Problem
Our customer's project includes a complex price calculation pipeline which soon after it went live burned a significant amount of money as AWS resources. The system primarily entailed a job that was scheduled on a 15-minute grid using AWS lambda functions and SQS. However, the implementation was not as beneficial as anticipated; it introduced a plethora of drawbacks such as negative performance impact, increased database queries, high AWS cost due to concurrent access to the same database tables, and poor local testability.
Solution
To resolve the above issues and, importantly, to reduce our customer's costs, we decided to introduce a dedicated queueing system known as Bullmq. Bullmq is a Node.js library implementing a fast and robust queue system on top of Redis (Elasticache for Redis on AWS in our scenario).

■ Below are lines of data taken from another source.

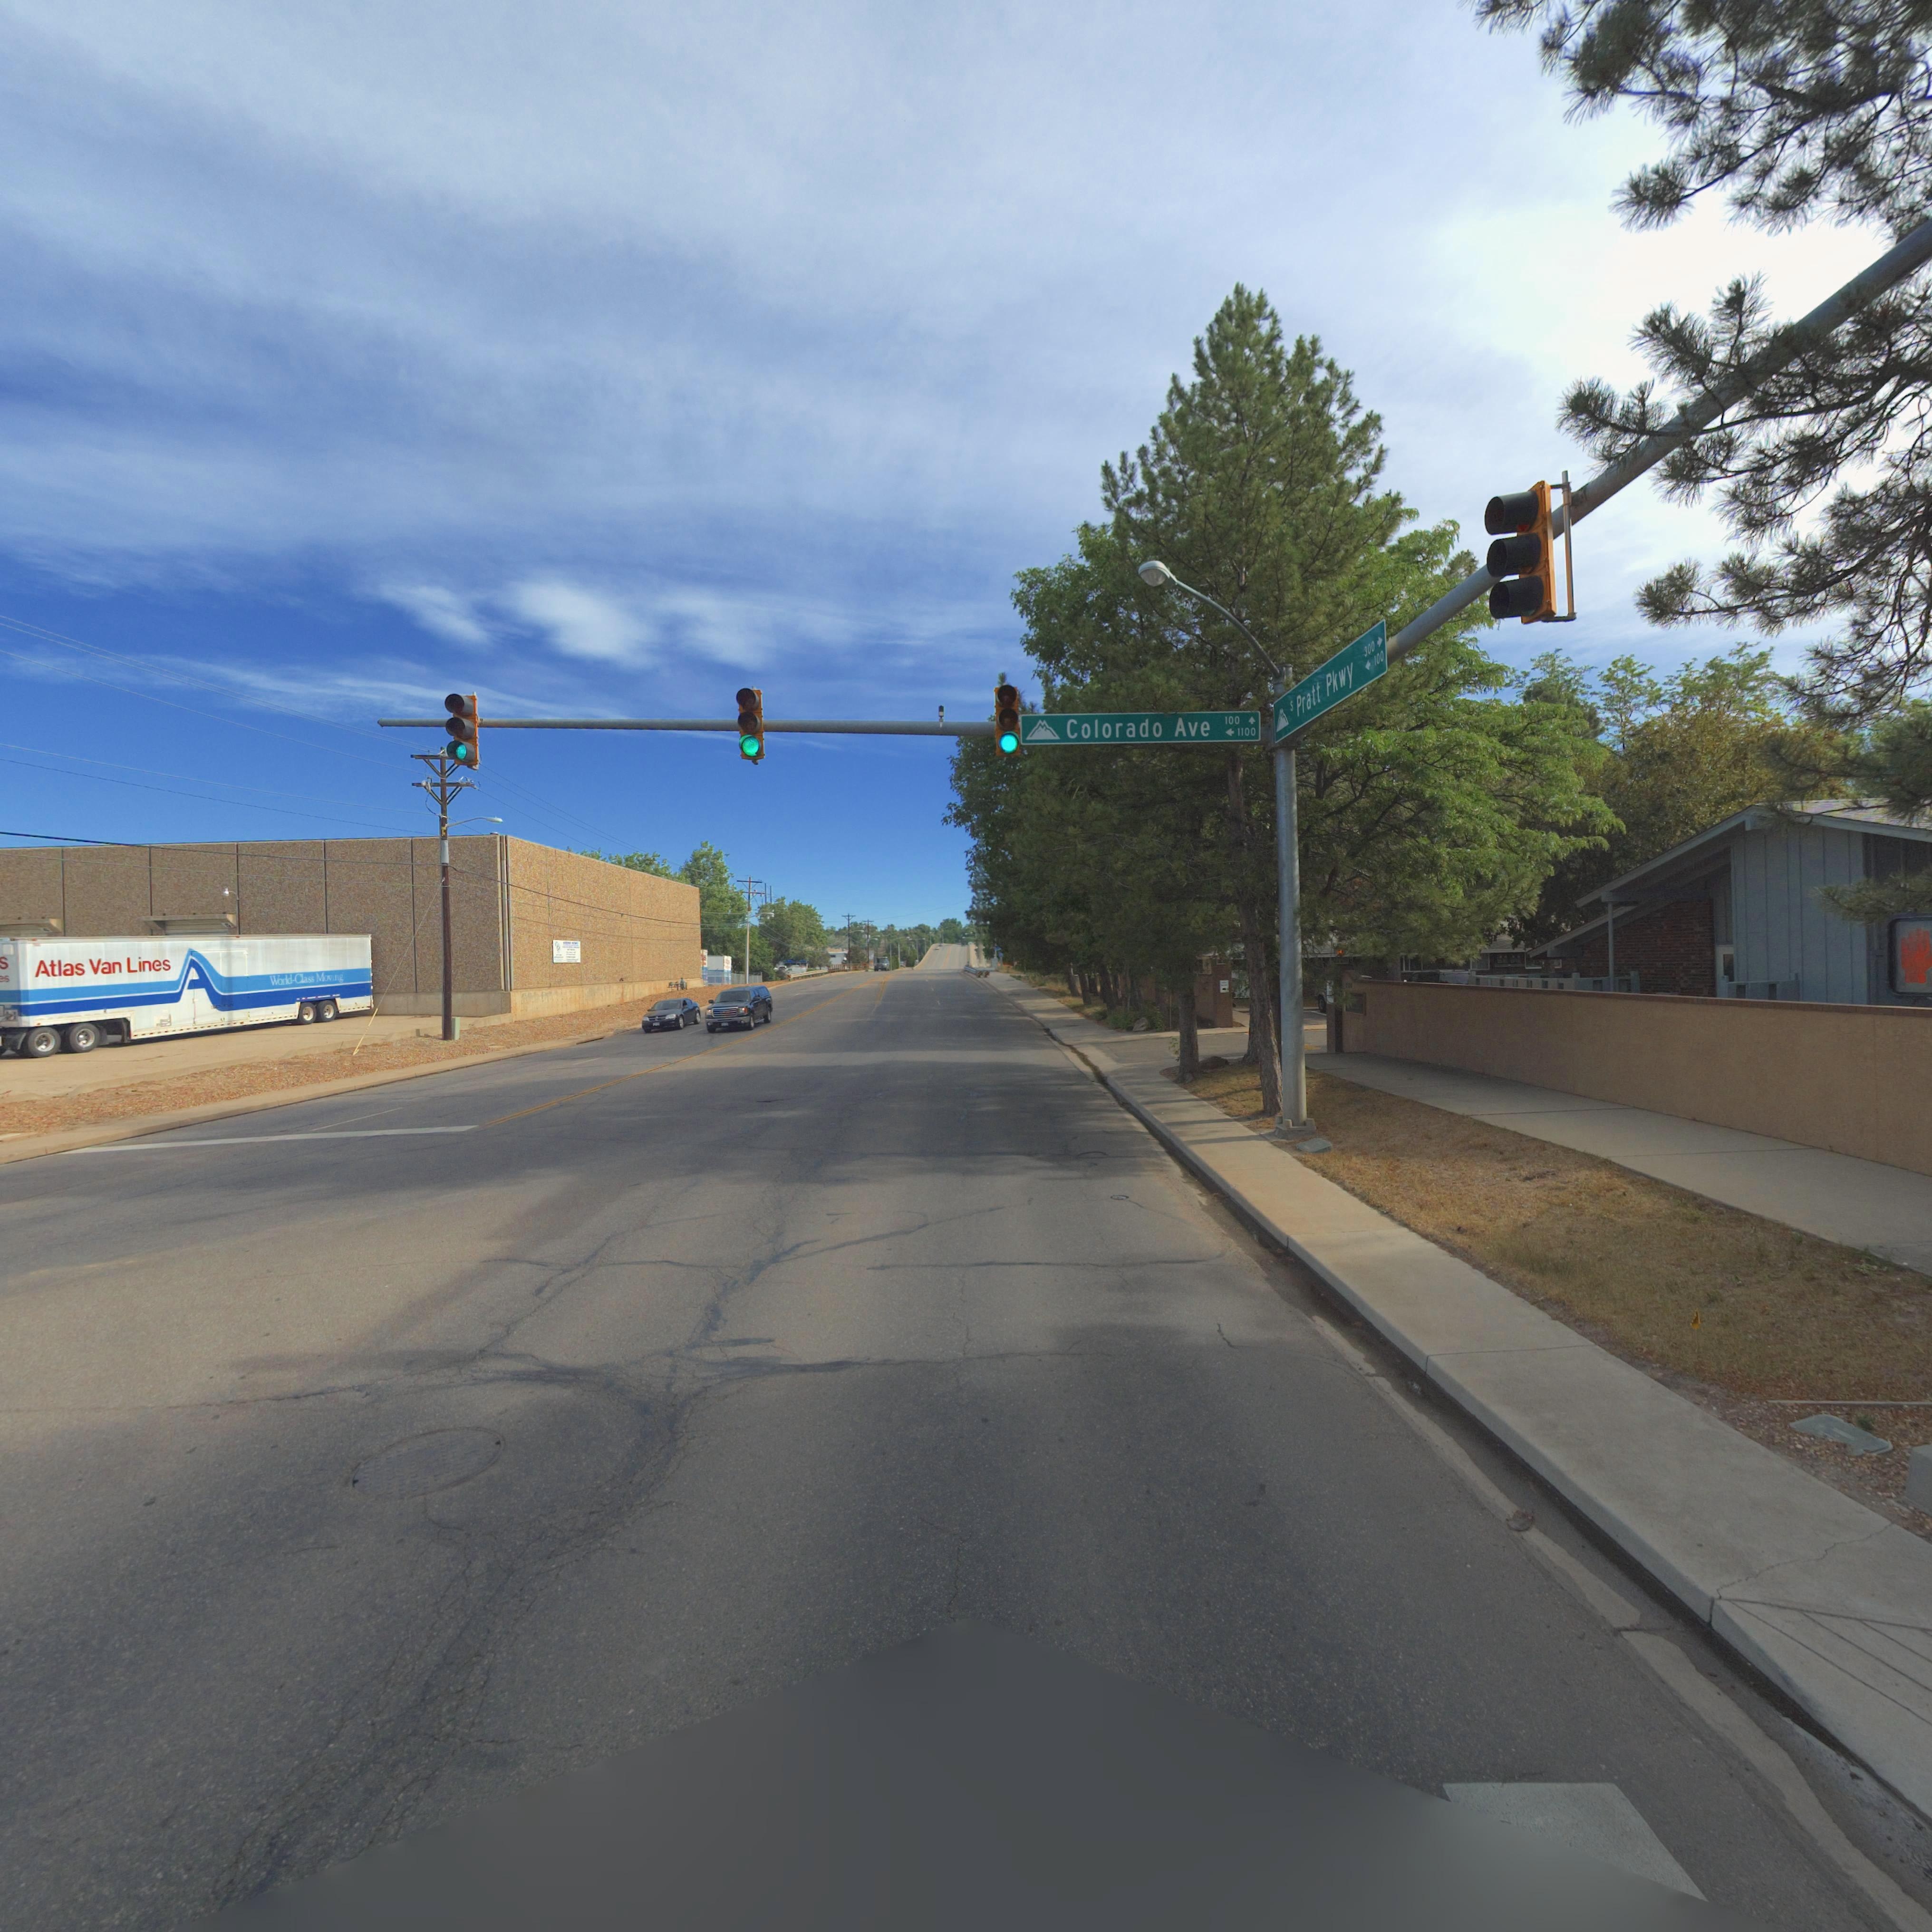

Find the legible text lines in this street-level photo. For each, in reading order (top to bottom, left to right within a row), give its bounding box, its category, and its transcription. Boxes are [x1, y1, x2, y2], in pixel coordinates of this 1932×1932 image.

[1362, 635, 1384, 658] StreetNumberRange: 300->
[1362, 649, 1385, 671] StreetNumberRange: <-100
[1288, 660, 1355, 718] StreetName: S Pratt Pkwy
[1065, 715, 1211, 739] StreetName: Colorado Ave
[1224, 715, 1240, 724] StreetNumber: 100
[1224, 725, 1256, 737] StreetNumberRange: <-1100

Over two sprints, we switched from the old Lambda-based calculation pipeline to a two-server architecture. The first one now queues jobs with BullMQ, while the second one is dedicated to processing queued jobs and calculating prices. With this approach, we were significantly able to reduce the database load, substantially diminishing the costs to our customer.
One advantage of BullMQ is that it's designed to easily scale up by initiating any number of server instances. This feature combined with AWS auto-scaling makes it quite resilient to heavy loads. Also, with tools like Bullboard, monitoring queues and hunting down bugs has become a breeze.